Teradata introduces lower-cost appliances
After months of leaks, Teradata has unveiled its new lines of data warehouse appliances, raising the total number either from 1 to 3 (my view) or 0 to 2 (what you believe if you think Teradata wasn’t previously an appliance vendor). Most significant is the new Teradata 2500 series, meant to compete directly with the smaller data warehouse specialists. Highlights include:
- An oddly precise estimated capacity of “6.12 terabytes”/node (user data). This estimate is based on 30% compression, which is low by industry standards, and surely explains part of the price umbrella the Teradata 2500 is offering other vendors.
- $125K/TB of user data. Obviously, list pricing and actual pricing aren’t the same thing, and many vendors don’t even bother to disclose official price lists. But the Teradata 2500 seems more expensive than most smaller-vendor alternatives.
- Scalability up to 24 nodes (>140 TB).
- Full Teradata application-facing functionality. Some of Teradata’s rivals are still working on getting all of their certifications with tier-1 and tier-2 business intelligence tools. Teradata has a rich application ecosystem.
- What will be controversial performance, until customer-benchmark trends clearly emerge.
The Teradata 2500 is coming out of the chute with two customers – a new-customer retailer buying a single cabinet (i.e., 6.12 TB), and an existing customer for whom fewer details seem available. So far as I can tell, the sales force has had the product since late January, although the first leaks I got incorrectly suggested the system would only scale to a limited number of nodes.
Other products in the announcement included:
- The Teradata 5550, a routine annual upgrade to the Teradata 5500.
- The Teradata 550. This is a low-end, single-server SMP box introduced 9 or so months ago, originally meant for application development and testing. But some customers have been using it for deployment, and Teradata is now officially acknowledging that. It only scales to 2-3 TB of user data.

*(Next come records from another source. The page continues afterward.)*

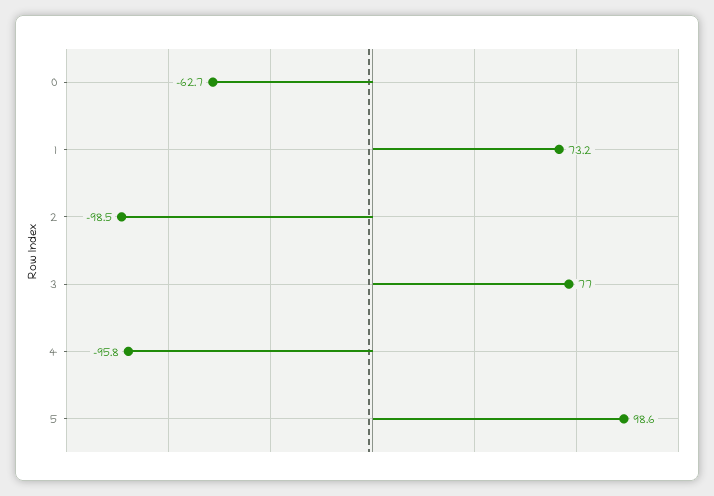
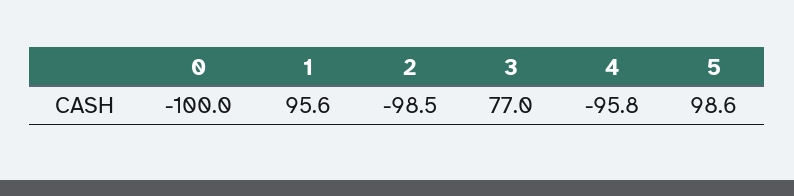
  {
-   "0": -62.7,
+   "0": -100,
-   "1": 73.2,
+   "1": 95.6,
    "2": -98.5,
    "3": 77,
    "4": -95.8,
    "5": 98.6
  }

The Teradata 2500’s performance should be below the Teradata 5550’s for three reasons:
- More disk per node.
- Less CPU per node (2 cores vs. 4).
- The removal of some “workload management” performance features found in the 5500 series.
The same considerations apply to a comparison between the Teradata 2500 and the older Teradata 5000, but in that case they’re offset by a year of Moore’s Law benefit.
Teradata’s performance claims for the 2500, in essence, are:
- The 2500 is focused on decision-support applications, where all that workload-management stuff doesn’t matter as much.
- Although we can do additional things well our competitors can’t, we also rival them in performance in their sweet area, namely sequential/table-scan-oriented decision support.
- In fact, we beat them on lots of customer benchmarks.
- By the way, even the simplified workload management capability gives good concurrency when compared with what the little guys offer.
Teradata competitors’ stories are along the lines of:
- We clobber Teradata in customer benchmarks.
- Now they’re offering a system a lot slower than the ones we already beat.
DATAllegro offers a detailed critique of the Teradata 2500 based on pre-release information, both on functionality and the numbers. (E.g., they argue that 6.12 TB of user data counted the Teradata way isn’t as much as it sounds like; I’m checking on that.)
So what does this all mean? If the Teradata 2500 were as aggressively priced as I originally thought (my bad – I simply misheard their per-terabyte prices for absolute figures), this announcement would be a huge event. As matters stand – well, DBMS and other enterprise vendors’ “crippled” products don’t have a stellar history. I wouldn’t be surprised if, a year from now, we saw an upgraded Teradata 2500 series, with more aggressive pricing and features.
Alternatively: In the initial release, Teradata has chosen not to have any interoperability between the 5500, 2500, and 550 series. I think that should and perhaps will change, with the 55xx and 25xx working together in a hub/spoke manner. Otherwise, missing-features arguments like the one DATAllegro makes will be too compelling. For that matter, I wouldn’t be surprised if Teradata bought a smaller rival, in which case heterogeneous hub/spoke synchronization would be a really good idea as soon as they could implement it.
If hub/spoke integration is one feature I’d recommend Teradata get cracking on, the other – and even bigger – one is compression. All CPU/disk trade-offs notwithstanding, better compression is an obvious and big price/performance win.